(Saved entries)
= Beginning of Section =

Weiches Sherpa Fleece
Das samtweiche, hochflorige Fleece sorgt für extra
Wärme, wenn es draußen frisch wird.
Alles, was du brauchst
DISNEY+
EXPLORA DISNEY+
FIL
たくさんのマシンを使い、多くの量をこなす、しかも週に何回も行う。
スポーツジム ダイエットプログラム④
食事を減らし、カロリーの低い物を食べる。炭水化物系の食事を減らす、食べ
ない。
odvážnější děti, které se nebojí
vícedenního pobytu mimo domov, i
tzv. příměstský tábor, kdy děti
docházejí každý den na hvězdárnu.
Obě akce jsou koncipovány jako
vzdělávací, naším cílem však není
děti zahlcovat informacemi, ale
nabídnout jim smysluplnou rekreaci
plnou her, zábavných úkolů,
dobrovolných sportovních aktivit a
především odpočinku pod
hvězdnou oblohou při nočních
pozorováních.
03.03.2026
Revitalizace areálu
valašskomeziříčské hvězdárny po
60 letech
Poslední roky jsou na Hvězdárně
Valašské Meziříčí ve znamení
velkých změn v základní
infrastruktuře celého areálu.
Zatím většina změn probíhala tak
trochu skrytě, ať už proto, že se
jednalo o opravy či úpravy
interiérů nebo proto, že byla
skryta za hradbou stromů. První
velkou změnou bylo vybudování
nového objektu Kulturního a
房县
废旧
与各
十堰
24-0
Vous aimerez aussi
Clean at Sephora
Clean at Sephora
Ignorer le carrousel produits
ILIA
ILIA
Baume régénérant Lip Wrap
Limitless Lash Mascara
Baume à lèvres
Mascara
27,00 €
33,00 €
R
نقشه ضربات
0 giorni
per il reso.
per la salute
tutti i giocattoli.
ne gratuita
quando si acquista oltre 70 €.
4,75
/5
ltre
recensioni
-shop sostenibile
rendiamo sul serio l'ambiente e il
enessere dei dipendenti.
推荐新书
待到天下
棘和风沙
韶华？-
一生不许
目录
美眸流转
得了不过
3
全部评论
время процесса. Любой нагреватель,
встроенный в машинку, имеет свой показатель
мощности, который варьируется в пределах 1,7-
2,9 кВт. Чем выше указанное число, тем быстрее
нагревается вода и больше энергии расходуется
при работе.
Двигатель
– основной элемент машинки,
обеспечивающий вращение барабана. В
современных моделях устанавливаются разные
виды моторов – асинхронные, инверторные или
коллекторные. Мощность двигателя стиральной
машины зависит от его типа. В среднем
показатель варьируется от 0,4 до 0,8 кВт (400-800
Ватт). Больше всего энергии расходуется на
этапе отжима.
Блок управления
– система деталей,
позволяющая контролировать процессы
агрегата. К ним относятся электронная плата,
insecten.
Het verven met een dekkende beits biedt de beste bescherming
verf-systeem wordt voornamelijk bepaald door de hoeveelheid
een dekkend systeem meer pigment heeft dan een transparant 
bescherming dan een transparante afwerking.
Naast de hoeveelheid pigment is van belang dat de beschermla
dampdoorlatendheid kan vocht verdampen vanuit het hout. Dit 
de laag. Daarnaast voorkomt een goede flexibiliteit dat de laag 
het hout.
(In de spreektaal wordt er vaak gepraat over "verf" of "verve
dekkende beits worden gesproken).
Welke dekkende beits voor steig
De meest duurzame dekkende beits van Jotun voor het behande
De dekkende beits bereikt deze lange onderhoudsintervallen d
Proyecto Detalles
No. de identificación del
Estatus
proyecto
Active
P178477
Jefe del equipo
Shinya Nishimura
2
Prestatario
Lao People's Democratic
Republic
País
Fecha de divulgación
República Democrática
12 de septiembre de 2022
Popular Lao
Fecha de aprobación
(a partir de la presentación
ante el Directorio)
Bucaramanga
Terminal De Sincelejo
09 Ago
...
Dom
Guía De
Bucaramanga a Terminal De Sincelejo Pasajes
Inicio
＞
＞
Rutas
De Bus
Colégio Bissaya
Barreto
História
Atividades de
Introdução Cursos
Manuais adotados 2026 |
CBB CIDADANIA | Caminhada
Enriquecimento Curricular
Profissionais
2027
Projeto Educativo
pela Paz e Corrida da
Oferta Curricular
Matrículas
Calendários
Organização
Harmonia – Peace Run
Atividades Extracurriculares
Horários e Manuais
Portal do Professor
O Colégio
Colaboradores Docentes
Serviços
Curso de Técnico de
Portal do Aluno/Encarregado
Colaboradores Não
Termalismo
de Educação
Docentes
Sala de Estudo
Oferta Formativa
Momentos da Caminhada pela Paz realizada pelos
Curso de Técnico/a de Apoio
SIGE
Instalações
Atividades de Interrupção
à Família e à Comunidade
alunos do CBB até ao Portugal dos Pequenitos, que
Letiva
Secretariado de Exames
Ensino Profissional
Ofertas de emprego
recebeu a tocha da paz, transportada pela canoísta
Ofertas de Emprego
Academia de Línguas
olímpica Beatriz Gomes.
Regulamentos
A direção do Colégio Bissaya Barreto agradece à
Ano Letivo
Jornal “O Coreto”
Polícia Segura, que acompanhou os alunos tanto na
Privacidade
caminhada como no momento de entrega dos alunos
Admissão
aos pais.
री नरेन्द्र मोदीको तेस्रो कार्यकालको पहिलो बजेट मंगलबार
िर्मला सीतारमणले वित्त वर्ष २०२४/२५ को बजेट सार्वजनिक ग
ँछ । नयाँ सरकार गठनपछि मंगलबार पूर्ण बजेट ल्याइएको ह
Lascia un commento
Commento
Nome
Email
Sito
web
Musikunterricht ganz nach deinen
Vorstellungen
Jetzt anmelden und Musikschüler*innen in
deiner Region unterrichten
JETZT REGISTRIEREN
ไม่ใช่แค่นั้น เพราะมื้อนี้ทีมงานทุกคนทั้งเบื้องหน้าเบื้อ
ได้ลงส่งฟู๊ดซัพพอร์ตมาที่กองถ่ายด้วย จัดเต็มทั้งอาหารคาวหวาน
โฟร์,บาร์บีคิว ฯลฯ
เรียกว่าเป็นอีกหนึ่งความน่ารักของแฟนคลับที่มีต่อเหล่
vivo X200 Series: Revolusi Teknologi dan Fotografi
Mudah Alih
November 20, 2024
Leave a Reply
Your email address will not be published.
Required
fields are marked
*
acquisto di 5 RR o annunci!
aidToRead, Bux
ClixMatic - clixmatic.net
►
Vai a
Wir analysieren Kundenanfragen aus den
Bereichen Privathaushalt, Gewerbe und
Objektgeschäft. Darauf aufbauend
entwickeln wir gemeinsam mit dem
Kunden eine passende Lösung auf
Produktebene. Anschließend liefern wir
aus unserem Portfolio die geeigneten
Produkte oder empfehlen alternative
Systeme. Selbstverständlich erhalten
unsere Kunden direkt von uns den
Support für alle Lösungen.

= End of Section =

Exercise requirements
Could you return exactly the stretch of the data above that starts at the line with "dobrovolných sportovních aktivit a" and ends at the line with "коллекторные. Мощность двигателя стиральной", both lines included?

Result of this task
dobrovolných sportovních aktivit a
především odpočinku pod
hvězdnou oblohou při nočních
pozorováních.
03.03.2026
Revitalizace areálu
valašskomeziříčské hvězdárny po
60 letech
Poslední roky jsou na Hvězdárně
Valašské Meziříčí ve znamení
velkých změn v základní
infrastruktuře celého areálu.
Zatím většina změn probíhala tak
trochu skrytě, ať už proto, že se
jednalo o opravy či úpravy
interiérů nebo proto, že byla
skryta za hradbou stromů. První
velkou změnou bylo vybudování
nového objektu Kulturního a
房县
废旧
与各
十堰
24-0
Vous aimerez aussi
Clean at Sephora
Clean at Sephora
Ignorer le carrousel produits
ILIA
ILIA
Baume régénérant Lip Wrap
Limitless Lash Mascara
Baume à lèvres
Mascara
27,00 €
33,00 €
R
نقشه ضربات
0 giorni
per il reso.
per la salute
tutti i giocattoli.
ne gratuita
quando si acquista oltre 70 €.
4,75
/5
ltre
recensioni
-shop sostenibile
rendiamo sul serio l'ambiente e il
enessere dei dipendenti.
推荐新书
待到天下
棘和风沙
韶华？-
一生不许
目录
美眸流转
得了不过
3
全部评论
время процесса. Любой нагреватель,
встроенный в машинку, имеет свой показатель
мощности, который варьируется в пределах 1,7-
2,9 кВт. Чем выше указанное число, тем быстрее
нагревается вода и больше энергии расходуется
при работе.
Двигатель
– основной элемент машинки,
обеспечивающий вращение барабана. В
современных моделях устанавливаются разные
виды моторов – асинхронные, инверторные или
коллекторные. Мощность двигателя стиральной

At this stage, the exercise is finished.